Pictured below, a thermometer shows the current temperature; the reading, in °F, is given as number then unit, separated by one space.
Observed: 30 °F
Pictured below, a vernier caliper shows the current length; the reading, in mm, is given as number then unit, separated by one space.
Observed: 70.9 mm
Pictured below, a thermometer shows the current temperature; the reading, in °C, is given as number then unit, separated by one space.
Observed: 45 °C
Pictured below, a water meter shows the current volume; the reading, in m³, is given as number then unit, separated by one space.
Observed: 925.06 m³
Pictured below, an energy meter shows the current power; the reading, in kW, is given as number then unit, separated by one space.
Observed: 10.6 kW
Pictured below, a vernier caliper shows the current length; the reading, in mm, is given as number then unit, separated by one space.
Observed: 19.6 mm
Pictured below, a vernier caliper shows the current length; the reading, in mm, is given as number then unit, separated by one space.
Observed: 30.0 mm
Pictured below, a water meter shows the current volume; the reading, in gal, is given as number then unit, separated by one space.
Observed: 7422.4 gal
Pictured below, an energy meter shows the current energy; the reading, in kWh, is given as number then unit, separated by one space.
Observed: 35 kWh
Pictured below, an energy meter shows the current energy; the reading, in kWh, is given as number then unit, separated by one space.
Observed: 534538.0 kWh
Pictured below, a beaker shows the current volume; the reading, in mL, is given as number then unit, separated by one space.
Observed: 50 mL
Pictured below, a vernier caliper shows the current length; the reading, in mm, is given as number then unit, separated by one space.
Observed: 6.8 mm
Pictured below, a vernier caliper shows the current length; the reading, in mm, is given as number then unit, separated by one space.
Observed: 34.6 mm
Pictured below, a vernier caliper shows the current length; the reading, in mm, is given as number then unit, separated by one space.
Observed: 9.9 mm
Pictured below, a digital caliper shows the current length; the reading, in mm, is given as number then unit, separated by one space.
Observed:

——

Return all of the records above verbatim, line for line, without changing anything.

Pictured below, a thermometer shows the current temperature; the reading, in °F, is given as number then unit, separated by one space.
Observed: 30 °F
Pictured below, a vernier caliper shows the current length; the reading, in mm, is given as number then unit, separated by one space.
Observed: 70.9 mm
Pictured below, a thermometer shows the current temperature; the reading, in °C, is given as number then unit, separated by one space.
Observed: 45 °C
Pictured below, a water meter shows the current volume; the reading, in m³, is given as number then unit, separated by one space.
Observed: 925.06 m³
Pictured below, an energy meter shows the current power; the reading, in kW, is given as number then unit, separated by one space.
Observed: 10.6 kW
Pictured below, a vernier caliper shows the current length; the reading, in mm, is given as number then unit, separated by one space.
Observed: 19.6 mm
Pictured below, a vernier caliper shows the current length; the reading, in mm, is given as number then unit, separated by one space.
Observed: 30.0 mm
Pictured below, a water meter shows the current volume; the reading, in gal, is given as number then unit, separated by one space.
Observed: 7422.4 gal
Pictured below, an energy meter shows the current energy; the reading, in kWh, is given as number then unit, separated by one space.
Observed: 35 kWh
Pictured below, an energy meter shows the current energy; the reading, in kWh, is given as number then unit, separated by one space.
Observed: 534538.0 kWh
Pictured below, a beaker shows the current volume; the reading, in mL, is given as number then unit, separated by one space.
Observed: 50 mL
Pictured below, a vernier caliper shows the current length; the reading, in mm, is given as number then unit, separated by one space.
Observed: 6.8 mm
Pictured below, a vernier caliper shows the current length; the reading, in mm, is given as number then unit, separated by one space.
Observed: 34.6 mm
Pictured below, a vernier caliper shows the current length; the reading, in mm, is given as number then unit, separated by one space.
Observed: 9.9 mm
Pictured below, a digital caliper shows the current length; the reading, in mm, is given as number then unit, separated by one space.
Observed:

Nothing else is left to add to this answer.